Residents got a chance to weigh in on a controversial rezoning plan for East New York at a community board meeting Monday night. NY1's Lindsey Christ filed the following report.

It was standing-room only as local residents, elected officials and activists packed a community board meeting in East New York to hear city officials present the latest draft of their rezoning proposal for the neighborhood.

"We know we need to invest in infrastructure to ensure that this is a livable, vibrant community," said one speaker at the meeting.

It's one piece of Mayor Bill de Blasio's citywide affordable housing plan, which aims to build or preserve 200,000 units of affordable housing in the next decade.

In East New York, city officials say they will build 6,300 new housing units and set aside half at rates local residents can afford.

Some, though, question the city's calculations.

"The area median income in our community is about $34,000, and if you look at this plan, it's designed for a community of people who are at $84,000. So we're at 40 percent of what the city is looking at in terms of saying its affordable," said City Councilwoman Inez Barron of Brooklyn. "So at the outset, we have a big problem."
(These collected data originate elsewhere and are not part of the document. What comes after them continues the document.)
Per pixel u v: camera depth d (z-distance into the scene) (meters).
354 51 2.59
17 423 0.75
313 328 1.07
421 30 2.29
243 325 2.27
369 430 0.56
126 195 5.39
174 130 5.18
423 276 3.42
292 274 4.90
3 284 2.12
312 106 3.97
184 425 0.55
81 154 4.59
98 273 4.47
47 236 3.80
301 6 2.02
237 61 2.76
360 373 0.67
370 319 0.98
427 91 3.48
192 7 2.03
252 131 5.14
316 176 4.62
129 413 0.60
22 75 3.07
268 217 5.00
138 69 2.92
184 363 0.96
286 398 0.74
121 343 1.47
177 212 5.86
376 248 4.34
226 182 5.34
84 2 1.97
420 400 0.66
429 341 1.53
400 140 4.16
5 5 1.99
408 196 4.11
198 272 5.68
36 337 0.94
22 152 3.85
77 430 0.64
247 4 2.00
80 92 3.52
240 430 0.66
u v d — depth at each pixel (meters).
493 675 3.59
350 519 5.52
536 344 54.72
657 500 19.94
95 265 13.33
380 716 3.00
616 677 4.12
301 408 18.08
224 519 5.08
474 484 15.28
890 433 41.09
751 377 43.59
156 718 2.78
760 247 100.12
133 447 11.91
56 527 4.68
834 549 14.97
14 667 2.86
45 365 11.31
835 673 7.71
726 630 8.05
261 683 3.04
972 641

City officials say the plan also includes space for new businesses and support for existing businesses that want to stay and grow, as well as a job training center and a new school.

Labor leaders want the city to hire local workers for all the construction.

"They need real jobs so they can find, get an opportunity in the very housing that they will be building, that they can eventually live there and not be displaced," said Anthony Williamson of Local 79 Construction and Building Union.

Residents and advocates say that's their biggest fear, that improvements to the neighborhood will spark a gentrification process and squeeze out current residents.

"We tend to think a neighborhood gets better because we change who lives there, as opposed to changing the neighborhood for the people who live there now," said the Rev. Edward Mason of Our Lady of Presentation and Our Lady Mercy.

This meeting is just the start of a seven-month formal review process, which will include future hearings by another community board, the Brooklyn borough president, the city planning commission and the City Council. Then, the City Council is expected to vote on the final proposal later this spring.